Pouvez-vous nous parler de la manière dons votre famille a contracté le virus artistique ?
L’histoire commence avec mon grand-père Aimé Maeght. C’était un homme hors du commun issu d’un milieu modeste, très intelligent, débordant d’idées et qui ne jurait que par l’art et la musique. Je crois que dans le fond, il voulait être artiste, mais il a choisi de se mettre au service des artistes. Il a d’abord travaillé avant-guerre comme dessinateur lithographe. Puis il a rencontré ma grand-mère Marguerite, et ils ont ouvert un atelier de gravure et de lithographie à Cannes. Pendant l’occupation, la côte d’azur a été le refuge de beaucoup d’artistes et de collectionneurs. Mon grand-père a fait des rencontres déterminantes : celles de Pierre Bonnard, puis celle de Henri Matisse. L’atelier est vite devenu une galerie d’art, présentant des jeunes artistes de la région. Ce n’est qu’après la guerre, qu’il a ouvert sa galerie à Paris, rue de Téhéran. Il y a d’abord exposé Matisse et Bonnard, puis George Braque, enfin Miró, Giacometti et Fernand Léger. Après un voyage à New-York, il a organisé une exposition mythique sur le mouvement surréaliste conçue par André breton et Marcel Duchamp. Aimé est devenu un des galeristes et marchands d’art les plus importants de l’après-guerre. A la différence de ce qui se faisait à l’époque, il s’intéressait moins à la promotion des œuvres d’art qu’à celle des artistes. En cela, il est un précurseur des galeries d’art actuelles…Sa consécration a été de créer la Fondation Maeght, à Saint-Paul-de-Vence, un lieu porteur de modernité qu’il a nourri de ses idées géniales. On pouvait y voir les œuvres d’art des meilleurs artistes, mais aussi assister à des concerts de musique, des conférences, des rencontres ou fréquenter sa bibliothèque. Ce lieu a fortement inspiré le centre George Pompidou qui est né 13 ans après.
Qu’est-ce qui vous a convaincue de vous engager vous aussi dans le monde de l’art ?
Il y a eu plusieurs évènements très importants.
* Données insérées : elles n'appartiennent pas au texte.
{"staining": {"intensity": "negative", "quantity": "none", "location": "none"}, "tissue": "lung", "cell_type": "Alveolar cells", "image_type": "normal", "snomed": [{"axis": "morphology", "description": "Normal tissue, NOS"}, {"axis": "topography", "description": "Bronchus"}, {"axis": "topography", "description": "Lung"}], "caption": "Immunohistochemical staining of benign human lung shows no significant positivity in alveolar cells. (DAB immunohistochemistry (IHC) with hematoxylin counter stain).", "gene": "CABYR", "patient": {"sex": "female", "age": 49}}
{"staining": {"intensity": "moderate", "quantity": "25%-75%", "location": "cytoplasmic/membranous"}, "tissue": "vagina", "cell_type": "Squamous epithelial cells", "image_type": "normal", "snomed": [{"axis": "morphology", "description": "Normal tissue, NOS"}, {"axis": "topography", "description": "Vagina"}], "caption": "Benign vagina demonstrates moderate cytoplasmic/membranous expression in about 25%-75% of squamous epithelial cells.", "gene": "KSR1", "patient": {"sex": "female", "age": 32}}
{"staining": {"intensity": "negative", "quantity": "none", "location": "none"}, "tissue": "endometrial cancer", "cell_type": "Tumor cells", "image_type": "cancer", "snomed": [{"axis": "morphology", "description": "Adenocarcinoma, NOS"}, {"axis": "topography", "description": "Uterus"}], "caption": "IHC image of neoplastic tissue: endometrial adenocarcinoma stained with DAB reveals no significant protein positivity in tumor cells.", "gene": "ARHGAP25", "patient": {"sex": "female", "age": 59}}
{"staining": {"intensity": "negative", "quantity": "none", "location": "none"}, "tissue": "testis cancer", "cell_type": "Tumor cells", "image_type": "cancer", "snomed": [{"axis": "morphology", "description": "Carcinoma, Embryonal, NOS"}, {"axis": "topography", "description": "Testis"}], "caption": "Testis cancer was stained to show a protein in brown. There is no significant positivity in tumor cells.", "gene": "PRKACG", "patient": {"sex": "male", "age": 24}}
Le premier : j’ai sept ans, et je suis à Saint-Paul-de-Vence avec Juan Miró qui était pour moi comme un oncle adoré. Cet après-midi-là, Duke Ellington vient répéter dans les jardins de la Fondation. Il improvise au piano un « Miró blues ». Et Miró me dit : tu vois, il utilise le même instrument que Mozart. Ensuite il poursuit : j’utilise les mêmes couleurs que Rembrandt. Et pour que je comprenne bien le sens de son propos, il ajoute : et toi, tu utilises les mêmes mots que Prévert. Pour la petite fille que j’étais, ça a été une révélation : j’ai compris que la matière ou l’outil sont toujours les mêmes, et que seuls le talent et l’intelligence font l’œuvre !Un autre événement, c’est une exposition à la Fondation où je ressens une émotion artistique inoubliable en me retrouvant face à une immense jungle du Douanier Rousseau.Ensuite, il y a eu, après la mort de mon grand-père, l’amitié de l’artiste Aki Kuroda, qui m’a poussée à travailler dans la galerie Maeght. J’avais un peu plus de vingt ans, et il m’a donné le meilleur conseil qui soit : tu n’as pas le droit de ne pas y aller.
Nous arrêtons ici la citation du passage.